Page-level text extractions:
________

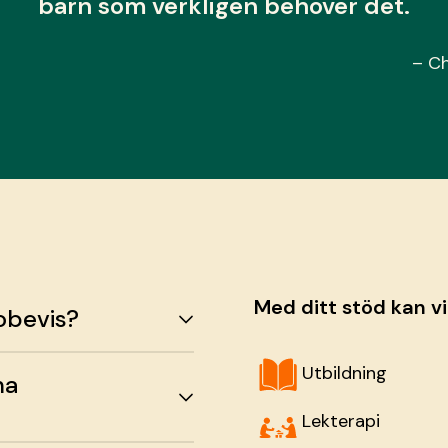
barn som verkligen behöver det.
– Ch
Med ditt stöd kan v
obevis?
Utbildning
ma
Lekterapi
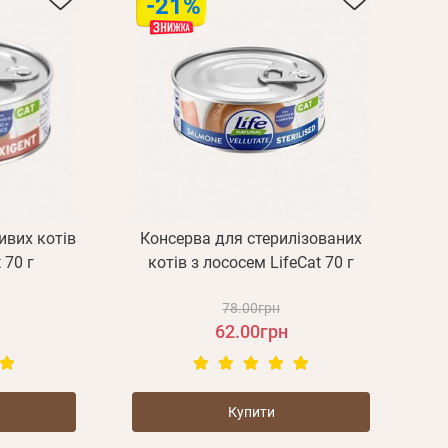
-21%
ивих котів
Консерва для стерилізованих
 70 г
котів з лососем LifeCat 70 г
78.00грн
62.00грн
Купити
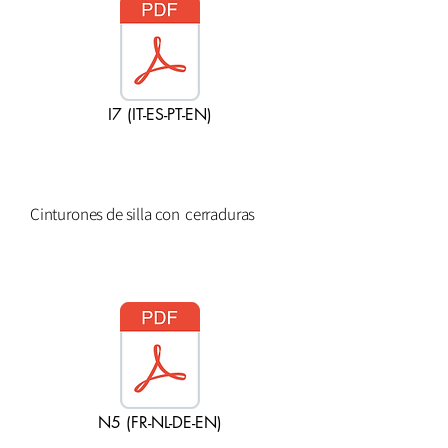
I7 (IT-ES-PT-EN)
Cinturones de silla con
cerraduras
N5 (FR-NL-DE-EN)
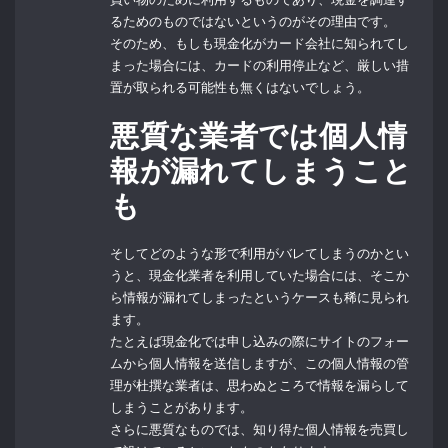
るためのものではないというのがその理由です。
そのため、もしも現金化がカード会社に知られてし
まった場合には、カードの利用停止など、厳しい措
置が取られる可能性も無くはないでしょう。
悪質な業者では個人情
報が漏れてしまうこと
も
そしてどのような形で利用がバレてしまうのかとい
うと、現金化業者を利用していた場合には、そこか
ら情報が漏れてしまったというケースも稀に見られ
ます。
たとえば現金化では申し込みの際にサイトのフォー
ムから個人情報を送信しますが、この個人情報の管
理が杜撰な業者は、思わぬところで情報を漏らして
しまうことがあります。
さらに悪質なものでは、知り得た個人情報を売買し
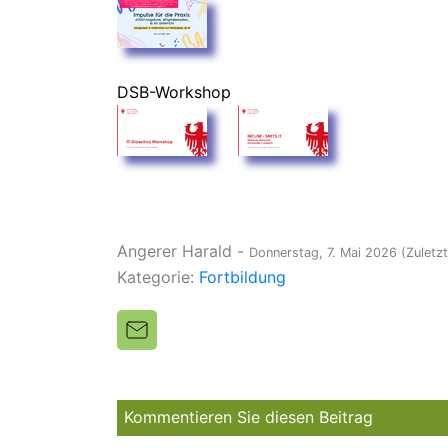
DSB-Workshop
Angerer Harald
-
Donnerstag, 7. Mai 2026
(Zuletz
Kategorie:
Fortbildung
Kommentieren Sie diesen Beitrag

________

• **ABOUT THIS EXERCISE**
If an entry holds an image, omit that image and print the remainder exactly as it stands.

• **SOLUTION FOR THIS EXERCISE**
barn som verkligen behöver det.
– Ch
Med ditt stöd kan v
obevis?
Utbildning
ma
Lekterapi
-21%
ивих котів
Консерва для стерилізованих
 70 г
котів з лососем LifeCat 70 г
78.00грн
62.00грн
Купити
I7 (IT-ES-PT-EN)
Cinturones de silla con
cerraduras
N5 (FR-NL-DE-EN)
るためのものではないというのがその理由です。
そのため、もしも現金化がカード会社に知られてし
まった場合には、カードの利用停止など、厳しい措
置が取られる可能性も無くはないでしょう。
悪質な業者では個人情
報が漏れてしまうこと
も
そしてどのような形で利用がバレてしまうのかとい
うと、現金化業者を利用していた場合には、そこか
ら情報が漏れてしまったというケースも稀に見られ
ます。
たとえば現金化では申し込みの際にサイトのフォー
ムから個人情報を送信しますが、この個人情報の管
理が杜撰な業者は、思わぬところで情報を漏らして
しまうことがあります。
さらに悪質なものでは、知り得た個人情報を売買し
DSB-Workshop
Angerer Harald
-
Donnerstag, 7. Mai 2026
(Zuletz
Kategorie:
Fortbildung
Kommentieren Sie diesen Beitrag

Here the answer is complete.